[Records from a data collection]
-- Opening Marker --

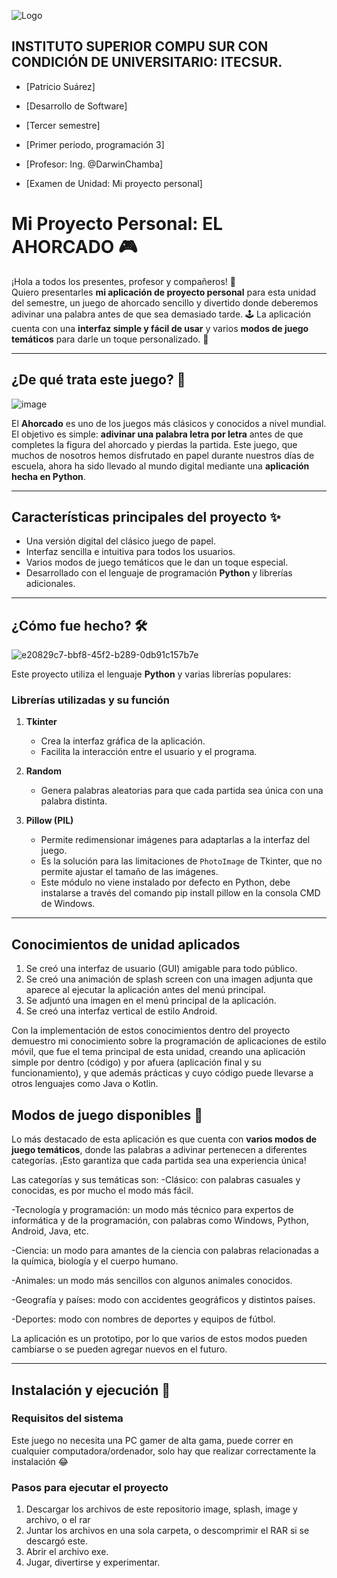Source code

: ![Logo](https://eva.itecsur.edu.ec/pluginfile.php/1/theme_moove/logo/1734238572/Itecsur.png)

## INSTITUTO SUPERIOR COMPU SUR CON CONDICIÓN DE UNIVERSITARIO: ITECSUR.
- [Patricio Suárez]

- [Desarrollo de Software]

- [Tercer semestre]

- [Primer periodo, programación 3]
  
- [Profesor: Ing. @DarwinChamba]

- [Examen de Unidad: Mi proyecto personal]
  

# **Mi Proyecto Personal: EL AHORCADO** 🎮
¡Hola a todos los presentes, profesor y compañeros! 👋  
Quiero presentarles **mi aplicación de proyecto personal** para esta unidad del semestre, un juego de ahorcado sencillo y divertido donde deberemos adivinar una palabra antes de que sea demasiado tarde. 🕹️ La aplicación cuenta con una **interfaz simple y fácil de usar** y varios **modos de juego temáticos** para darle un toque personalizado. 📲

---

## **¿De qué trata este juego?** 🤔  

![image](https://github.com/user-attachments/assets/05d7d988-b999-4115-91b6-99f0302880f4)

El **Ahorcado** es uno de los juegos más clásicos y conocidos a nivel mundial.  
El objetivo es simple: **adivinar una palabra letra por letra** antes de que completes la figura del ahorcado y pierdas la partida. Este juego, que muchos de nosotros hemos disfrutado en papel durante nuestros días de escuela, ahora ha sido llevado al mundo digital mediante una **aplicación hecha en Python**.

---

## **Características principales del proyecto** ✨  
- Una versión digital del clásico juego de papel.  
- Interfaz sencilla e intuitiva para todos los usuarios.  
- Varios modos de juego temáticos que le dan un toque especial.  
- Desarrollado con el lenguaje de programación **Python** y librerías adicionales.  

---

## **¿Cómo fue hecho?** 🛠️  
![e20829c7-bbf8-45f2-b289-0db91c157b7e](https://github.com/user-attachments/assets/4c3edae2-15ba-4472-869b-bfcc25887953)

Este proyecto utiliza el lenguaje **Python** y varias librerías populares:  

### **Librerías utilizadas y su función**  
1. **Tkinter**  
   - Crea la interfaz gráfica de la aplicación.  
   - Facilita la interacción entre el usuario y el programa.  

2. **Random**  
   - Genera palabras aleatorias para que cada partida sea única con una palabra distinta.  

3. **Pillow (PIL)**  
   - Permite redimensionar imágenes para adaptarlas a la interfaz del juego.  
   - Es la solución para las limitaciones de `PhotoImage` de Tkinter, que no permite ajustar el tamaño de las imágenes.
   - Este módulo no viene instalado por defecto en Python, debe instalarse a través del comando pip install pillow en la consola CMD de Windows.

---
## **Conocimientos de unidad aplicados**
1. Se creó una interfaz de usuario (GUI) amigable para todo público.
2. Se creó una animación de splash screen con una imagen adjunta que aparece al ejecutar la aplicación antes del menú principal.
3. Se adjuntó una imagen en el menú principal de la aplicación.
4. Se creó una interfaz vertical de estilo Android.

Con la implementación de estos conocimientos dentro del proyecto demuestro mi conocimiento sobre la programación de aplicaciones de estilo móvil, que fue el tema principal de esta unidad, creando una aplicación simple por dentro (código) y por afuera (aplicación final y su funcionamiento), y que además prácticas y cuyo código puede llevarse a otros lenguajes como Java o Kotlin.
## **Modos de juego disponibles** 🎲  
Lo más destacado de esta aplicación es que cuenta con **varios modos de juego temáticos**, donde las palabras a adivinar pertenecen a diferentes categorías. ¡Esto garantiza que cada partida sea una experiencia única!

Las categorías y sus temáticas son:
-Clásico: con palabras casuales y conocidas, es por mucho el modo más fácil.

-Tecnología y programación: un modo más técnico para expertos de informática y de la programación, con palabras como Windows, Python, Android, Java, etc.

-Ciencia: un modo para amantes de la ciencia con palabras relacionadas a la química, biología y el cuerpo humano.

-Animales: un modo más sencillos con algunos animales conocidos.

-Geografía y países: modo con accidentes geográficos y distintos países.

-Deportes: modo con nombres de deportes y equipos de fútbol.

La aplicación es un prototipo, por lo que varios de estos modos pueden cambiarse o se pueden agregar nuevos en el futuro.

---

## **Instalación y ejecución** 🚀  

### **Requisitos del sistema**  
Este juego no necesita una PC gamer de alta gama, puede correr en cualquier computadora/ordenador, solo hay que realizar correctamente la instalación 😂
### **Pasos para ejecutar el proyecto**  
1. Descargar los archivos de este repositorio image, splash, image y archivo, o el rar
2. Juntar los archivos en una sola carpeta, o descomprimir el RAR si se descargó este.
3. Abrir el archivo exe.
4. Jugar, divertirse y experimentar.
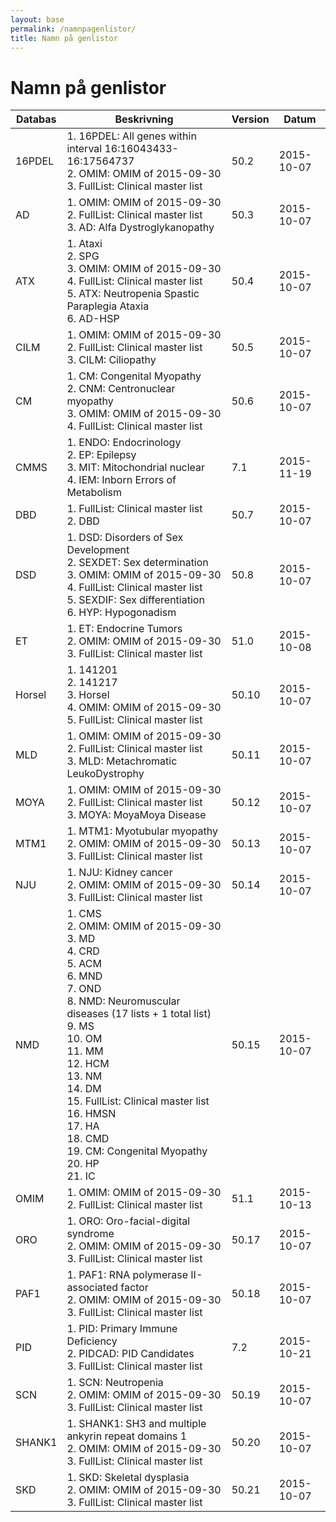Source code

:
 ```yaml
---
layout: base
permalink: /namnpagenlistor/
title: Namn på genlistor
---
```


# Namn på genlistor

|Databas|Beskrivning|Version|Datum|
|---|---|---|---|
|16PDEL|1. 16PDEL: All genes within interval 16:16043433-16:17564737<br />2. OMIM: OMIM of 2015-09-30<br />3. FullList: Clinical master list<br />|50.2|2015-10-07|
|AD|1. OMIM: OMIM of 2015-09-30<br />2. FullList: Clinical master list<br />3. AD: Alfa Dystroglykanopathy<br />|50.3|2015-10-07|
|ATX|1. Ataxi<br />2. SPG<br />3. OMIM: OMIM of 2015-09-30<br />4. FullList: Clinical master list<br />5. ATX: Neutropenia Spastic Paraplegia Ataxia<br />6. AD-HSP<br />|50.4|2015-10-07|
|CILM|1. OMIM: OMIM of 2015-09-30<br />2. FullList: Clinical master list<br />3. CILM: Ciliopathy<br />|50.5|2015-10-07|
|CM|1. CM: Congenital Myopathy<br />2. CNM: Centronuclear myopathy<br />3. OMIM: OMIM of 2015-09-30<br />4. FullList: Clinical master list<br />|50.6|2015-10-07|
|CMMS|1. ENDO: Endocrinology<br />2. EP: Epilepsy<br />3. MIT: Mitochondrial nuclear<br />4. IEM: Inborn Errors of Metabolism<br />|7.1|2015-11-19|
|DBD|1. FullList: Clinical master list<br />2. DBD<br />|50.7|2015-10-07|
|DSD|1. DSD: Disorders of Sex Development<br />2. SEXDET: Sex determination<br />3. OMIM: OMIM of 2015-09-30<br />4. FullList: Clinical master list<br />5. SEXDIF: Sex differentiation<br />6. HYP: Hypogonadism<br />|50.8|2015-10-07|
|ET|1. ET: Endocrine Tumors<br />2. OMIM: OMIM of 2015-09-30<br />3. FullList: Clinical master list<br />|51.0|2015-10-08|
|Horsel|1. 141201<br />2. 141217<br />3. Horsel<br />4. OMIM: OMIM of 2015-09-30<br />5. FullList: Clinical master list<br />|50.10|2015-10-07|
|MLD|1. OMIM: OMIM of 2015-09-30<br />2. FullList: Clinical master list<br />3. MLD: Metachromatic LeukoDystrophy<br />|50.11|2015-10-07|
|MOYA|1. OMIM: OMIM of 2015-09-30<br />2. FullList: Clinical master list<br />3. MOYA: MoyaMoya Disease<br />|50.12|2015-10-07|
|MTM1|1. MTM1: Myotubular myopathy<br />2. OMIM: OMIM of 2015-09-30<br />3. FullList: Clinical master list<br />|50.13|2015-10-07|
|NJU|1. NJU: Kidney cancer<br />2. OMIM: OMIM of 2015-09-30<br />3. FullList: Clinical master list<br />|50.14|2015-10-07|
|NMD|1. CMS<br />2. OMIM: OMIM of 2015-09-30<br />3. MD<br />4. CRD<br />5. ACM<br />6. MND<br />7. OND<br />8. NMD: Neuromuscular diseases (17 lists + 1 total list)<br />9. MS<br />10. OM<br />11. MM<br />12. HCM<br />13. NM<br />14. DM<br />15. FullList: Clinical master list<br />16. HMSN<br />17. HA<br />18. CMD<br />19. CM: Congenital Myopathy<br />20. HP<br />21. IC<br />|50.15|2015-10-07|
|OMIM|1. OMIM: OMIM of 2015-09-30<br />2. FullList: Clinical master list<br />|51.1|2015-10-13|
|ORO|1. ORO: Oro-facial-digital syndrome<br />2. OMIM: OMIM of 2015-09-30<br />3. FullList: Clinical master list<br />|50.17|2015-10-07|
|PAF1|1. PAF1: RNA polymerase II-associated factor<br />2. OMIM: OMIM of 2015-09-30<br />3. FullList: Clinical master list<br />|50.18|2015-10-07|
|PID|1. PID: Primary Immune Deficiency<br />2. PIDCAD: PID Candidates<br />3. FullList: Clinical master list<br />|7.2|2015-10-21|
|SCN|1. SCN: Neutropenia<br />2. OMIM: OMIM of 2015-09-30<br />3. FullList: Clinical master list<br />|50.19|2015-10-07|
|SHANK1|1. SHANK1: SH3 and multiple ankyrin repeat domains 1<br />2. OMIM: OMIM of 2015-09-30<br />3. FullList: Clinical master list<br />|50.20|2015-10-07|
|SKD|1. SKD: Skeletal dysplasia<br />2. OMIM: OMIM of 2015-09-30<br />3. FullList: Clinical master list<br />|50.21|2015-10-07|
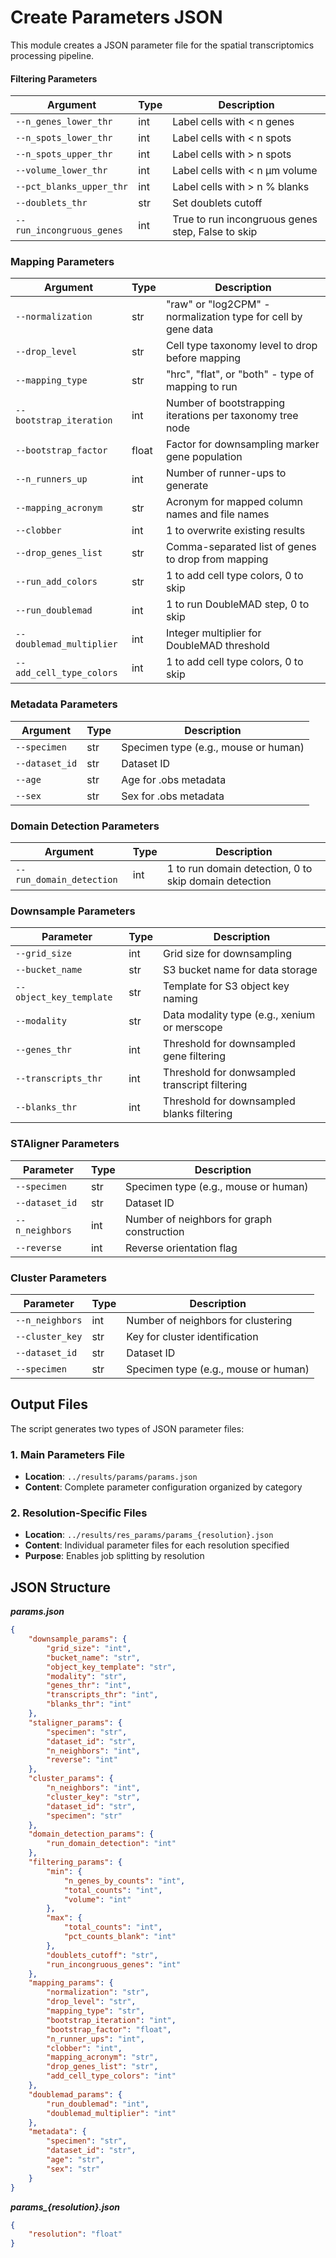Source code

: # Create Parameters JSON
This module creates a JSON parameter file for the spatial transcriptomics processing pipeline. 

#### Filtering Parameters

| Argument | Type | Description |
|----------|------|-------------|
| `--n_genes_lower_thr` | int | Label cells with < n genes |
| `--n_spots_lower_thr` | int | Label cells with < n spots |
| `--n_spots_upper_thr` | int | Label cells with > n spots |
| `--volume_lower_thr` | int | Label cells with < n µm volume |
| `--pct_blanks_upper_thr` | int | Label cells with > n % blanks |
| `--doublets_thr` | str | Set doublets cutoff |
| `--run_incongruous_genes` | int | True to run incongruous genes step, False to skip |

### Mapping Parameters

| Argument | Type | Description |
|----------|------|-------------|
| `--normalization` | str | "raw" or "log2CPM" - normalization type for cell by gene data |
| `--drop_level` | str | Cell type taxonomy level to drop before mapping |
| `--mapping_type` | str | "hrc", "flat", or "both" - type of mapping to run |
| `--bootstrap_iteration` | int | Number of bootstrapping iterations per taxonomy tree node |
| `--bootstrap_factor` | float | Factor for downsampling marker gene population |
| `--n_runners_up` | int | Number of runner-ups to generate |
| `--mapping_acronym` | str | Acronym for mapped column names and file names |
| `--clobber` | int | 1 to overwrite existing results |
| `--drop_genes_list` | str | Comma-separated list of genes to drop from mapping |
| `--run_add_colors` | str | 1 to add cell type colors, 0 to skip |
| `--run_doublemad` | int | 1 to run DoubleMAD step, 0 to skip |
| `--doublemad_multiplier` | int | Integer multiplier for DoubleMAD threshold |
| `--add_cell_type_colors` | int | 1 to add cell type colors, 0 to skip |

### Metadata Parameters

| Argument | Type | Description |
|----------|------|-------------|
| `--specimen` | str | Specimen type (e.g., mouse or human) |
| `--dataset_id` | str | Dataset ID |
| `--age` | str | Age for .obs metadata |
| `--sex` | str | Sex for .obs metadata |

### Domain Detection Parameters

| Argument | Type | Description |
|----------|------|-------------|
| `--run_domain_detection` | int | 1 to run domain detection, 0 to skip domain detection |

### Downsample Parameters
| Parameter | Type | Description |
|-----------|------|-------------|
| `--grid_size` | int | Grid size for downsampling |
| `--bucket_name` | str | S3 bucket name for data storage |
| `--object_key_template` | str | Template for S3 object key naming |
| `--modality` | str | Data modality type (e.g., xenium or merscope |
| `--genes_thr` | int | Threshold for downsampled gene filtering |
| `--transcripts_thr` | int | Threshold for donwsampled transcript filtering |
| `--blanks_thr` | int | Threshold for downsampled blanks filtering |

### STAligner Parameters
| Parameter | Type | Description |
|-----------|------|-------------|
| `--specimen` | str | Specimen type (e.g., mouse or human)|
| `--dataset_id` | str | Dataset ID |
| `--n_neighbors` | int | Number of neighbors for graph construction |
| `--reverse` | int | Reverse orientation flag |

### Cluster Parameters
| Parameter | Type | Description |
|-----------|------|-------------|
| `--n_neighbors` | int | Number of neighbors for clustering |
| `--cluster_key` | str | Key for cluster identification |
| `--dataset_id` | str | Dataset ID |
| `--specimen` | str | Specimen type (e.g., mouse or human) |


## Output Files

The script generates two types of JSON parameter files:

### 1. Main Parameters File
- **Location**: `../results/params/params.json`
- **Content**: Complete parameter configuration organized by category

### 2. Resolution-Specific Files
- **Location**: `../results/res_params/params_{resolution}.json`
- **Content**: Individual parameter files for each resolution specified
- **Purpose**: Enables job splitting by resolution

## JSON Structure
***params.json***
```json
{
    "downsample_params": {
        "grid_size": "int",
        "bucket_name": "str",
        "object_key_template": "str",
        "modality": "str",
        "genes_thr": "int",
        "transcripts_thr": "int",
        "blanks_thr": "int"
    },
    "staligner_params": {
        "specimen": "str",
        "dataset_id": "str",
        "n_neighbors": "int",
        "reverse": "int"
    },
    "cluster_params": {
        "n_neighbors": "int",
        "cluster_key": "str",
        "dataset_id": "str",
        "specimen": "str"
    },
    "domain_detection_params": {
        "run_domain_detection": "int"
    },
    "filtering_params": {
        "min": {
            "n_genes_by_counts": "int",
            "total_counts": "int",
            "volume": "int"
        },
        "max": {
            "total_counts": "int",
            "pct_counts_blank": "int"
        },
        "doublets_cutoff": "str",
        "run_incongruous_genes": "int"
    },
    "mapping_params": {
        "normalization": "str",
        "drop_level": "str",
        "mapping_type": "str",
        "bootstrap_iteration": "int",
        "bootstrap_factor": "float",
        "n_runner_ups": "int",
        "clobber": "int",
        "mapping_acronym": "str",
        "drop_genes_list": "str",
        "add_cell_type_colors": "int"
    },
    "doublemad_params": {
        "run_doublemad": "int",
        "doublemad_multiplier": "int"
    },
    "metadata": {
        "specimen": "str",
        "dataset_id": "str",
        "age": "str",
        "sex": "str"
    }
}
```
***params_{resolution}.json***
```json
{
    "resolution": "float"
}
```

-- Closing Marker --

Go from the first line of the data above to the line containing "- Varios modos" and retype exactly those lines, both included, but none of the pictures.

Source code

: ![Logo](https://eva.itecsur.edu.ec/pluginfile.php/1/theme_moove/logo/1734238572/Itecsur.png)

## INSTITUTO SUPERIOR COMPU SUR CON CONDICIÓN DE UNIVERSITARIO: ITECSUR.
- [Patricio Suárez]

- [Desarrollo de Software]

- [Tercer semestre]

- [Primer periodo, programación 3]
  
- [Profesor: Ing. @DarwinChamba]

- [Examen de Unidad: Mi proyecto personal]
  

# **Mi Proyecto Personal: EL AHORCADO** 🎮
¡Hola a todos los presentes, profesor y compañeros! 👋  
Quiero presentarles **mi aplicación de proyecto personal** para esta unidad del semestre, un juego de ahorcado sencillo y divertido donde deberemos adivinar una palabra antes de que sea demasiado tarde. 🕹️ La aplicación cuenta con una **interfaz simple y fácil de usar** y varios **modos de juego temáticos** para darle un toque personalizado. 📲

---

## **¿De qué trata este juego?** 🤔  

![image](https://github.com/user-attachments/assets/05d7d988-b999-4115-91b6-99f0302880f4)

El **Ahorcado** es uno de los juegos más clásicos y conocidos a nivel mundial.  
El objetivo es simple: **adivinar una palabra letra por letra** antes de que completes la figura del ahorcado y pierdas la partida. Este juego, que muchos de nosotros hemos disfrutado en papel durante nuestros días de escuela, ahora ha sido llevado al mundo digital mediante una **aplicación hecha en Python**.

---

## **Características principales del proyecto** ✨  
- Una versión digital del clásico juego de papel.  
- Interfaz sencilla e intuitiva para todos los usuarios.  
- Varios modos de juego temáticos que le dan un toque especial.  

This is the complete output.